START EXTRACTED INFORMATION

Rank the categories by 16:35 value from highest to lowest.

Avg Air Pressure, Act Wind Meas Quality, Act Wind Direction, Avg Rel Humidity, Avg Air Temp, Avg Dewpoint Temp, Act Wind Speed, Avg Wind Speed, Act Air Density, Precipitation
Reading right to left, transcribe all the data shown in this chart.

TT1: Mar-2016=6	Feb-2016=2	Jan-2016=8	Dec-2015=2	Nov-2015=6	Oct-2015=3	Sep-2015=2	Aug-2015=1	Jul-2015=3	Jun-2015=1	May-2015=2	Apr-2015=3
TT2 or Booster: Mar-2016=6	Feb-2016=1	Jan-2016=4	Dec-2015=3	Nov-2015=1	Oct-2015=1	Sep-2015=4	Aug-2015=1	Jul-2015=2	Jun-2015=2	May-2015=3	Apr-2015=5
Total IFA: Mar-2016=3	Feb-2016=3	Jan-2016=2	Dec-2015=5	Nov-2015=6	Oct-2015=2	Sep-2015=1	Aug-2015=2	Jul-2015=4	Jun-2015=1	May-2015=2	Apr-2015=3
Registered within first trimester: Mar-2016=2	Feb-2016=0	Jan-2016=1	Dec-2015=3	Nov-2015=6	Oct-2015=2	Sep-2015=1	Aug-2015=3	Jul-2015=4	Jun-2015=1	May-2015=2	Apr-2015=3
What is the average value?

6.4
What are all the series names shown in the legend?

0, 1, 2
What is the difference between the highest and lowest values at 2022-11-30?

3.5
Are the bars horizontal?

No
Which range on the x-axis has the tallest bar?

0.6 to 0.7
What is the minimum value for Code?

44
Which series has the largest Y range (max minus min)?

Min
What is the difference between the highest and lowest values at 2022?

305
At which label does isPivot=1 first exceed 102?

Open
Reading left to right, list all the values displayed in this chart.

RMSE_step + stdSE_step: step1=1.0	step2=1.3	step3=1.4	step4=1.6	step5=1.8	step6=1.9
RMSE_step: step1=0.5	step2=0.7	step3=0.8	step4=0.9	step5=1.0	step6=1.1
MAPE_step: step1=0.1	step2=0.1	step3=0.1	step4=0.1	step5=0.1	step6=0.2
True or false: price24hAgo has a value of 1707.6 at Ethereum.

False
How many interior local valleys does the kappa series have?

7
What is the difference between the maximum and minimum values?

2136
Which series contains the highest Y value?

END EXTRACTED INFORMATION

** PROBLEM TO SOLVE **
Lay out every line of the items above as a numbered list, skipping the blank lines.

** WRITTEN REPLY **
1. Rank the categories by 16:35 value from highest to lowest.
2. Avg Air Pressure, Act Wind Meas Quality, Act Wind Direction, Avg Rel Humidity, Avg Air Temp, Avg Dewpoint Temp, Act Wind Speed, Avg Wind Speed, Act Air Density, Precipitation
3. Reading right to left, transcribe all the data shown in this chart.
4. TT1: Mar-2016=6	Feb-2016=2	Jan-2016=8	Dec-2015=2	Nov-2015=6	Oct-2015=3	Sep-2015=2	Aug-2015=1	Jul-2015=3	Jun-2015=1	May-2015=2	Apr-2015=3
5. TT2 or Booster: Mar-2016=6	Feb-2016=1	Jan-2016=4	Dec-2015=3	Nov-2015=1	Oct-2015=1	Sep-2015=4	Aug-2015=1	Jul-2015=2	Jun-2015=2	May-2015=3	Apr-2015=5
6. Total IFA: Mar-2016=3	Feb-2016=3	Jan-2016=2	Dec-2015=5	Nov-2015=6	Oct-2015=2	Sep-2015=1	Aug-2015=2	Jul-2015=4	Jun-2015=1	May-2015=2	Apr-2015=3
7. Registered within first trimester: Mar-2016=2	Feb-2016=0	Jan-2016=1	Dec-2015=3	Nov-2015=6	Oct-2015=2	Sep-2015=1	Aug-2015=3	Jul-2015=4	Jun-2015=1	May-2015=2	Apr-2015=3
8. What is the average value?
9. 6.4
10. What are all the series names shown in the legend?
11. 0, 1, 2
12. What is the difference between the highest and lowest values at 2022-11-30?
13. 3.5
14. Are the bars horizontal?
15. No
16. Which range on the x-axis has the tallest bar?
17. 0.6 to 0.7
18. What is the minimum value for Code?
19. 44
20. Which series has the largest Y range (max minus min)?
21. Min
22. What is the difference between the highest and lowest values at 2022?
23. 305
24. At which label does isPivot=1 first exceed 102?
25. Open
26. Reading left to right, list all the values displayed in this chart.
27. RMSE_step + stdSE_step: step1=1.0	step2=1.3	step3=1.4	step4=1.6	step5=1.8	step6=1.9
28. RMSE_step: step1=0.5	step2=0.7	step3=0.8	step4=0.9	step5=1.0	step6=1.1
29. MAPE_step: step1=0.1	step2=0.1	step3=0.1	step4=0.1	step5=0.1	step6=0.2
30. True or false: price24hAgo has a value of 1707.6 at Ethereum.
31. False
32. How many interior local valleys does the kappa series have?
33. 7
34. What is the difference between the maximum and minimum values?
35. 2136
36. Which series contains the highest Y value?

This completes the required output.